Directed by Clint Eastwood. Starring Tom Hanks, Aaron Eckhart, Laura Linney, Anna Gunn, Autumn Reeser, Holt McCallany, Jerry Ferrara, Max Adler, Sam Huntington, Wayne Bastrup, Valerie Mahaffey, Jeff Kober, Mike O’Malley, Chris Bauer, Gary Weeks, Wilbur Fitzgerald, Brett Rice, Jeremy Luke, Robert Pralgo, Patch Darragh, Doris McCarthy. Written by Todd Komarnicki.
You’re probably familiar with the story of Captain Chesley “Sully” Sullenberger, the pilot who landed a commercial flight in New York’s Hudson River after a birdstrike took out both his engines, saving the lives of all 155 passengers aboard.
The entire incident, from the plane hitting the birds to the daring water landing, took place within a few minutes. If you’re like me, you’ve seen all the media coverage of the 2009 event, the interviews with the Captain and the BBC documentary, and maybe even read Sullenberger’s memoir Highest Duty: My Search for What Really Matters.
You might be wondering: what does Clint Eastwood’s new movie, based on the 2009 novel, have to add?
Going into the film, I anticipated a sturdy drama with disaster movie elements that climaxes with the Hudson miracle, and everyone goes home happy.
But the climactic scenes in Sully don’t invoke the Miracle on the Hudson. Instead, they revolve around simulated test flights through a computer-generated New York. And here’s the shocking thing: they’re even more exciting than the actual water-landing, re-created in great detail earlier in the movie.
That’s because Sully is not about the water landing: it’s about Chesley Sullenberger. This is a movie about a man who did a great thing and saved 155 lives, but his toughest battle was fought afterwards; when he had to prove to the higher powers – and perhaps more importantly, to himself – that yes, he really was a hero.
Tom Hanks stars as Sully, and you couldn’t ask for a better personality to fill the role. Hanks might seem a little young for the part – aged here with a stark white-haired makeover – but he’s actually a few years older than the real Sully was in 2009.
At the outset of the film, Sullenberger is jogging in New York City shortly after the landing and media blitz, as he and co-pilot Jeff Skiles (Aaron Eckhart) have been sequestered in an area hotel for an FAA investigation. He’s got a lot on his mind.
That’s because FAA investigators, played by Anna Gunn, Mike O’Malley, and Jamey Sheridan, tell him he might have made the wrong decision: they’ve crunched the numbers and ran the computer simulations, and all the data says that he could have made it safely back to LaGuardia after the birdstrike.
No, Sully might not have been a hero: he might have unnecessarily put all those lives at risk and simply got lucky that things worked out the way they did.
Laura Linney stars as Sully’s caring wife, but due to the scope of the film shares no scenes with Hanks; I liked how the film subtly develops the relationship between husband and wife through phone conversations alone, while never feeling invasive or extraneous.
In flashbacks, the water landing is faithfully re-created.

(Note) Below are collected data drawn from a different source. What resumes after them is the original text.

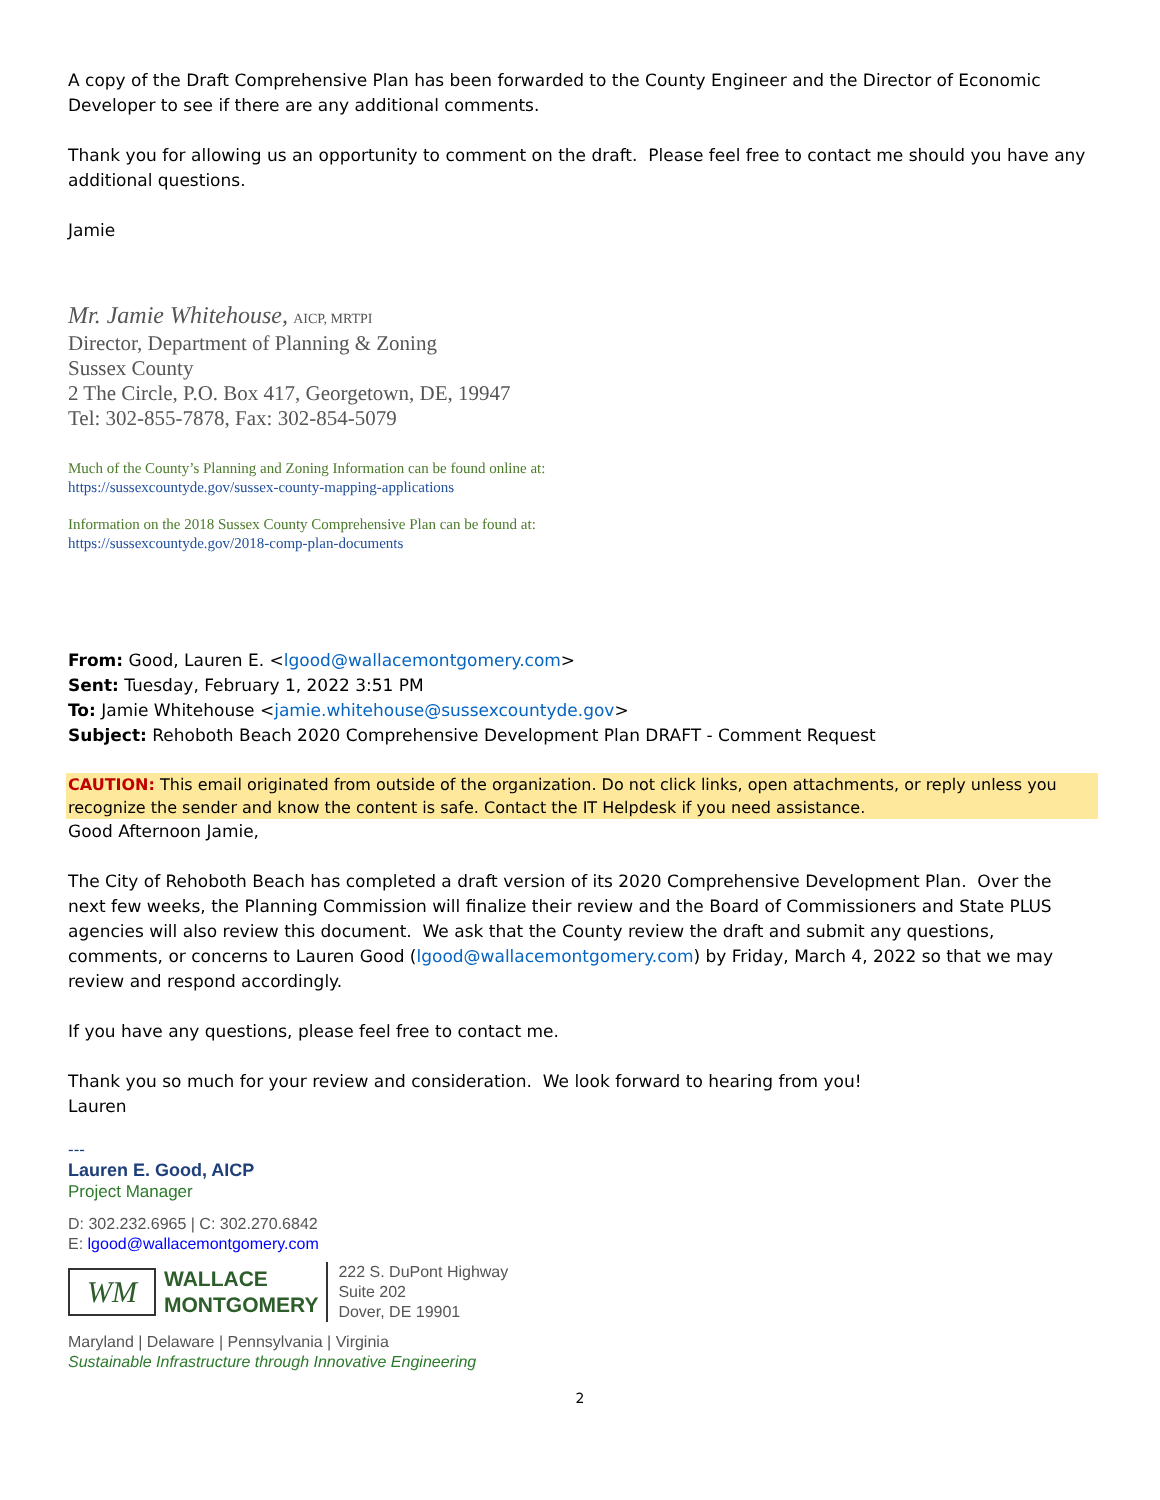A copy of the Draft Comprehensive Plan has been forwarded to the County Engineer and the Director of Economic Developer to see if there are any additional comments.
Thank you for allowing us an opportunity to comment on the draft. Please feel free to contact me should you have any additional questions.
Jamie
Mr. Jamie Whitehouse, AICP, MRTPI
Director, Department of Planning & Zoning
Sussex County
2 The Circle, P.O. Box 417, Georgetown, DE, 19947
Tel: 302-855-7878, Fax: 302-854-5079
Much of the County’s Planning and Zoning Information can be found online at:
https://sussexcountyde.gov/sussex-county-mapping-applications
Information on the 2018 Sussex County Comprehensive Plan can be found at:
https://sussexcountyde.gov/2018-comp-plan-documents
From: Good, Lauren E. <lgood@wallacemontgomery.com>
Sent: Tuesday, February 1, 2022 3:51 PM
To: Jamie Whitehouse <jamie.whitehouse@sussexcountyde.gov>
Subject: Rehoboth Beach 2020 Comprehensive Development Plan DRAFT - Comment Request
CAUTION: This email originated from outside of the organization. Do not click links, open attachments, or reply unless you recognize the sender and know the content is safe. Contact the IT Helpdesk if you need assistance.
Good Afternoon Jamie,
The City of Rehoboth Beach has completed a draft version of its 2020 Comprehensive Development Plan. Over the next few weeks, the Planning Commission will finalize their review and the Board of Commissioners and State PLUS agencies will also review this document. We ask that the County review the draft and submit any questions, comments, or concerns to Lauren Good (lgood@wallacemontgomery.com) by Friday, March 4, 2022 so that we may review and respond accordingly.
If you have any questions, please feel free to contact me.
Thank you so much for your review and consideration. We look forward to hearing from you!
Lauren
---
Lauren E. Good, AICP
Project Manager
D: 302.232.6965 | C: 302.270.6842
E: lgood@wallacemontgomery.com
WM
WALLACE
MONTGOMERY
222 S. DuPont Highway
Suite 202
Dover, DE 19901
Maryland | Delaware | Pennsylvania | Virginia
Sustainable Infrastructure through Innovative Engineering
2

This is clearly the film’s big draw, and Eastwood milks it for all it’s worth, replaying it in full from no less than three perspectives: air traffic controllers, passengers and flight crew in the cabin, and ultimately, Sullenberger and Skiles in the cockpit.
But the “miracle” is not the point of the movie. The man is. And everything comes together in Sully’s dramatic courtroom-esque finale, where the Captain makes his case and the director brilliantly crafts nail-biting sequences of suspense featuring… four characters we have never met playing a video game.
Sully is a master-class in storytelling, and a perfect example of how writers and filmmakers can shape a relatively straightforward narrative into something that hits all the right notes at all the right moments with the use of a non-linear technique.
It’s not flashy. It’s not epic, running a brief 90+ minutes. It’s almost shockingly low-key, considering the incredible event that forms its centerpiece. Most reviews, I expect, will be positive-but-muted (at the closing fadeout, many in my audience seemed surprised the movie was over).
But this is a near-perfect movie, and masterfully told. Sully is director Eastwood’s finest work in years, and likely to earn both him and star Hanks Oscar nominations.